È giunto ora il momento di tirare le fila e avanzare delle considerazioni personali, che derivano sia da quanto analizzato nel presente articolo, sia dalla mia esperienza professionale.

Se da una parte non è possibile negare tout court l’esistenza dei disturbi dell’apprendimento, che rappresentano effettivamente una neurodiversità che caratterizza un certo numero di studenti, sia nel presente ma anche nel passato, dall’altra non è plausibile ridurre la spiegazione del loro aumento nell’ultimo decennio solo alla maggiore consapevolezza e sensibilità derivante, tra le altre cose, dall’approvazione della Legge 170 del 2010. 

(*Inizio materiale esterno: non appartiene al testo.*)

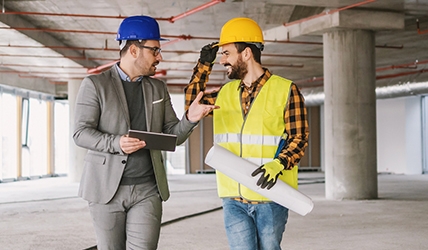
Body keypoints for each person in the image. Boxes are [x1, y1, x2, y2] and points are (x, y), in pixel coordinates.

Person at [73, 15, 217, 249]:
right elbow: (81, 133)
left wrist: (190, 119)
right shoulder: (96, 85)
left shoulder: (157, 87)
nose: (159, 57)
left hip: (148, 189)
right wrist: (116, 142)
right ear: (133, 50)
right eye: (155, 50)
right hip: (106, 190)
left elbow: (173, 136)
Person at [185, 17, 309, 250]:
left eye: (226, 54)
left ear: (246, 54)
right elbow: (192, 105)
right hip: (233, 198)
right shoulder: (225, 93)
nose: (222, 60)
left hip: (271, 196)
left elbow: (299, 137)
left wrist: (278, 164)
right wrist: (203, 65)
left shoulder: (285, 90)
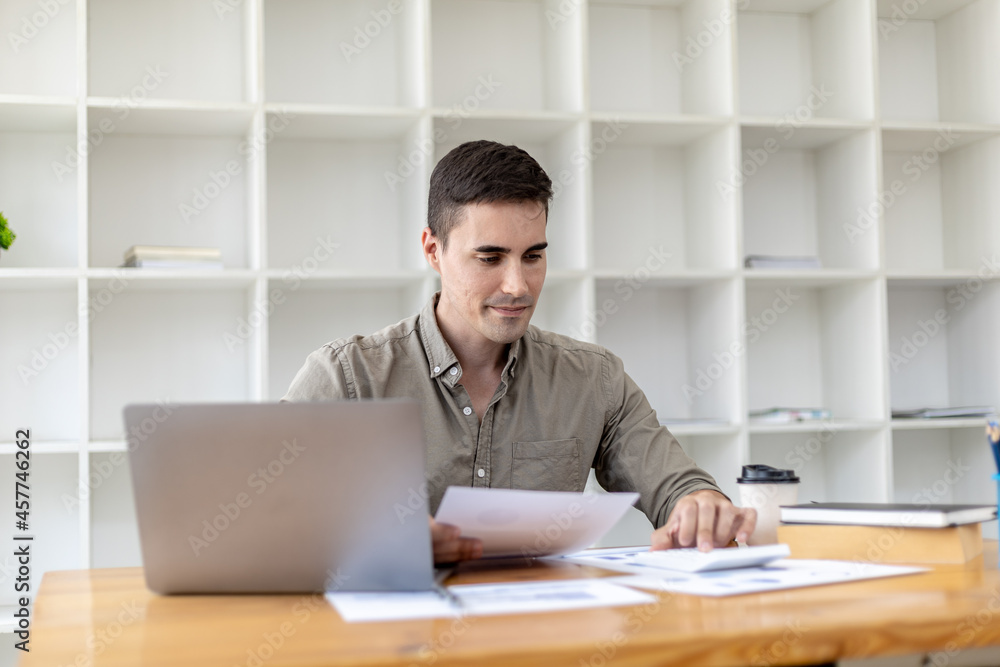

Esistono numerosi altri fattori in gioco, tra cui spiccano la tendenza medicalizzante della scuola e della società in generale, la crisi educativa e familiare della contemporaneità e le difficoltà del sistema scolastico, incastrato in un’ottica prestazionale che vede solo il risultato quantificabile e dimentica la persona.

 

Un approccio didattico sensato, che rispetti i ritmi di apprendimento individuali e che valuti il percorso compiuto, e non il mero raggiungimento di determinati standard, risulta ad oggi assolutamente utopico. Tuttavia, questo tipo di approccio può rappresentare una modalità efficace per operare una giusta distinzione tra i disturbi di apprendimento (da certificare e includere) e le difficoltà di apprendimento, inevitabilmente più complesse perché non chiaramente categorizzabili, a cui far fronte in altri e differenti modi.

 

 

Perché semplicemente non è vero che tutti i bambini che non sanno leggere sono dislessici, mentre è vero che una diagnosi incauta e impropria può generare un circolo vizioso insidioso, composto da una parte da una performance scolastica insufficiente e dall’altra da problemi emozionali e motivazionali, fino al rifiuto e all’abbandono scolastico, o una scelta di basso profilo rispetto alle potenzialità effettive.

 

Ciò che manca nel dibattito sui disturbi dell’apprendimento, insomma, è un’analisi dei rischi, in termini di conflitto sociale, stigma e discriminazione, connessi alla patologizzazione di processi complessi come quelli di apprendimento che, pur essendo per loro natura fortemente influenzati dalle esperienze personali, dalle condizioni di vita concrete e dalle influenze socio-culturali, subiscono una notevole – e inaccettabile – distorsione nel momento in cui sono sottoposti alla valutazione psicometrica e alla catalogazione diagnostica, finalizzata all’individuazione netta del confine tra ciò che è definito normale e ciò che è patologico.